Eduarda Velk

Personal information
- Nationality: Kazakhstani
- Born: 17 April 2002 (age 24) Kentau, Kazakhstan

Sport
- Sport: Shotokan

= Eduarda Velk =

Kazakhstani taekwondo practitioner

Eduarda Denisovna Velk (Эдуарда Денисовна Вельк; born 17 April 2002) is a Kazakhstani shotokan athlete. She is a two-time world champion in shotokan, having won two gold medals at the World Shotokan Karate Championship in 2012 in Sydney.

Velk was born in Kentau in 2002. Her family is originally of German origin, having emigrated to Kazakhstan in the 18th century. She was named after one of her grandfathers. Velk was introduced to shotokan at a young age by her other grandfather.

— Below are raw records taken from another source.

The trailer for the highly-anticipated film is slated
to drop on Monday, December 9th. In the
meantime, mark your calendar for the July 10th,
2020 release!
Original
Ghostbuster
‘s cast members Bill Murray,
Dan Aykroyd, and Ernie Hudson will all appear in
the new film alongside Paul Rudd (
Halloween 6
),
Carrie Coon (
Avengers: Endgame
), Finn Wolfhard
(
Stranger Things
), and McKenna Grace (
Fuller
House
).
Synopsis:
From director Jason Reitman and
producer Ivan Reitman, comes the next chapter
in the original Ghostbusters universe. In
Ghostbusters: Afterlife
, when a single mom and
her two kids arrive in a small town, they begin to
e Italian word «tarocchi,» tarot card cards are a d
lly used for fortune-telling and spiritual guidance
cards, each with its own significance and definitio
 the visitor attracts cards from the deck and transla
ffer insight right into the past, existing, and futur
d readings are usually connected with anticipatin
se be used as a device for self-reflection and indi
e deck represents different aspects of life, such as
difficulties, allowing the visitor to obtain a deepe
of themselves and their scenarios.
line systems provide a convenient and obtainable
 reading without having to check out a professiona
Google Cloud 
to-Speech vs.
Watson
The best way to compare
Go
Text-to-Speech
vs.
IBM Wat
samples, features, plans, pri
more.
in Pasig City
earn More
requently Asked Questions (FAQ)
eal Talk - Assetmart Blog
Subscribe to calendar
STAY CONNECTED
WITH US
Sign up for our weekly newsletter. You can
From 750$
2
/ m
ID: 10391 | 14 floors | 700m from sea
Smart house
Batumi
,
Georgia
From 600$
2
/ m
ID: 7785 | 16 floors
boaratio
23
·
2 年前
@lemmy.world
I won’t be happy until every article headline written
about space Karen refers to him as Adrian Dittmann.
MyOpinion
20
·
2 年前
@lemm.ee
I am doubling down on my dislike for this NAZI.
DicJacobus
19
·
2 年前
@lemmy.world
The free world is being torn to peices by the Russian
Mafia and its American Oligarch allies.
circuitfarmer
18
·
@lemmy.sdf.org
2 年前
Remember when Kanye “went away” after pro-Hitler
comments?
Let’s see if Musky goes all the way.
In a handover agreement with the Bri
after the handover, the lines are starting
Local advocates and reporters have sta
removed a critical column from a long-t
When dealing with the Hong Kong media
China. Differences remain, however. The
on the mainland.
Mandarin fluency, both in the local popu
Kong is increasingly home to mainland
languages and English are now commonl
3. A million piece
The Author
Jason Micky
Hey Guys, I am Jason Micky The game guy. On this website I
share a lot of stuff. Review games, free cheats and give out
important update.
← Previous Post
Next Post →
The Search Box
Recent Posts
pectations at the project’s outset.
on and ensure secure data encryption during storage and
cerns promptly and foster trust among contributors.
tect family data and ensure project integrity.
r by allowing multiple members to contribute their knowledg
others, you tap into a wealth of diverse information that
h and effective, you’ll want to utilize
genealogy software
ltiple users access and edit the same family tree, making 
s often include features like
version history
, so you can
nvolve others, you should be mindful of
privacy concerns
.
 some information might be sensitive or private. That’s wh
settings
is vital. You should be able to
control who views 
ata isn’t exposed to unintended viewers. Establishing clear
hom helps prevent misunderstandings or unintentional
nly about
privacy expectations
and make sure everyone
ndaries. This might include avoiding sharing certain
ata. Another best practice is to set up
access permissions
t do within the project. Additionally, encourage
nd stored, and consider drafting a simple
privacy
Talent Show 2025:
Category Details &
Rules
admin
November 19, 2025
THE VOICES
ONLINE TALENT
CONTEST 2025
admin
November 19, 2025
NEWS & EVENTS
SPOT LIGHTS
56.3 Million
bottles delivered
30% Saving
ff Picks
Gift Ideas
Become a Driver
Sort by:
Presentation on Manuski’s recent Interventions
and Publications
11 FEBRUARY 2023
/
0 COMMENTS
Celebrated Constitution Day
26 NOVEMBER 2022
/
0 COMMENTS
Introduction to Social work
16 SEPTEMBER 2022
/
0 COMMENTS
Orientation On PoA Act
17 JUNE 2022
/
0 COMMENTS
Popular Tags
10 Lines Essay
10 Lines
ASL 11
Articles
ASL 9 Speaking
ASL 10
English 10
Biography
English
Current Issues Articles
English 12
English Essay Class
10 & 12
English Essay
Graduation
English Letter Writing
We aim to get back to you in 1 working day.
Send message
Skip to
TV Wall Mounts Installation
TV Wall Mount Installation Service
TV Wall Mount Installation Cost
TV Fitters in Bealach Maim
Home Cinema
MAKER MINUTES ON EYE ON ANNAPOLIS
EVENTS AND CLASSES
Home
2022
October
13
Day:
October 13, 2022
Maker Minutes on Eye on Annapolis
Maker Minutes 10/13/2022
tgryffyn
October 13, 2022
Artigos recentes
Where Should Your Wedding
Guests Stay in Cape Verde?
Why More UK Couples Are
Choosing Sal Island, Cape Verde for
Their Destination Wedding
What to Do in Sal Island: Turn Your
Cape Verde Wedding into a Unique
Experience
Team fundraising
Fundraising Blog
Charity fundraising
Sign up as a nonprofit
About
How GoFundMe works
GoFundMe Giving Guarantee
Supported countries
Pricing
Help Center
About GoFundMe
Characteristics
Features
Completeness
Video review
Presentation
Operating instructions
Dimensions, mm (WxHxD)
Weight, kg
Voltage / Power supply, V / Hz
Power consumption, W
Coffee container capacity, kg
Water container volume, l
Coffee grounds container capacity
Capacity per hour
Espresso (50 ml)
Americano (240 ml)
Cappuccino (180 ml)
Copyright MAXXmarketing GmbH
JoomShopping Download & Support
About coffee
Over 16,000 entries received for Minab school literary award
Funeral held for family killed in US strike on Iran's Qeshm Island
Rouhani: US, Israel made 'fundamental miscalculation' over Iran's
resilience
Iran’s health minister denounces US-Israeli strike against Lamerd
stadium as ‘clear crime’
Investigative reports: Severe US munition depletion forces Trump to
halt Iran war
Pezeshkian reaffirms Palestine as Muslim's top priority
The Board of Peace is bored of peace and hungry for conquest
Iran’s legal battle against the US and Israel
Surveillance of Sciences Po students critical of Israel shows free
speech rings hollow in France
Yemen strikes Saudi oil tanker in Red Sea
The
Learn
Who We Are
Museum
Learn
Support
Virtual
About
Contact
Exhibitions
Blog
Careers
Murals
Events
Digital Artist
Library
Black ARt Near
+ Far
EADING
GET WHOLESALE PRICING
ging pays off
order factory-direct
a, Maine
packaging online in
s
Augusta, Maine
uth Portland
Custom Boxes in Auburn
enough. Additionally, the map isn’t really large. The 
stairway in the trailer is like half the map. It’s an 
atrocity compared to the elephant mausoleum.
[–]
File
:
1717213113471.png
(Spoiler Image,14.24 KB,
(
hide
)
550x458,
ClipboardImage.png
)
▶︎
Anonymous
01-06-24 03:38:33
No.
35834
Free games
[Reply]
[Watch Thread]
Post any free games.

Velk earned her first gold medal at the age of seven and had by 2019 earnt 117 gold, 25 silver and eight bronze medals in different competitions and tournaments. In 2017 she enrolled at the Novosibirsk College of Olympic Reserve in Novosibirsk, Russia. She holds the shotokan titles of "Champion of Kazakhstan" and "Champion of Central Asia". She is a member of Kazakhstan's national shotokan team.

In 2019, Velk was named as one of Kazakhstan's 100 New Faces, an initiative to highlight the stories of 100 successful and influential people in Kazakhstan since the country's independence in 1991, with a focus on young people who had made special contributions to culture, medicine, business or society.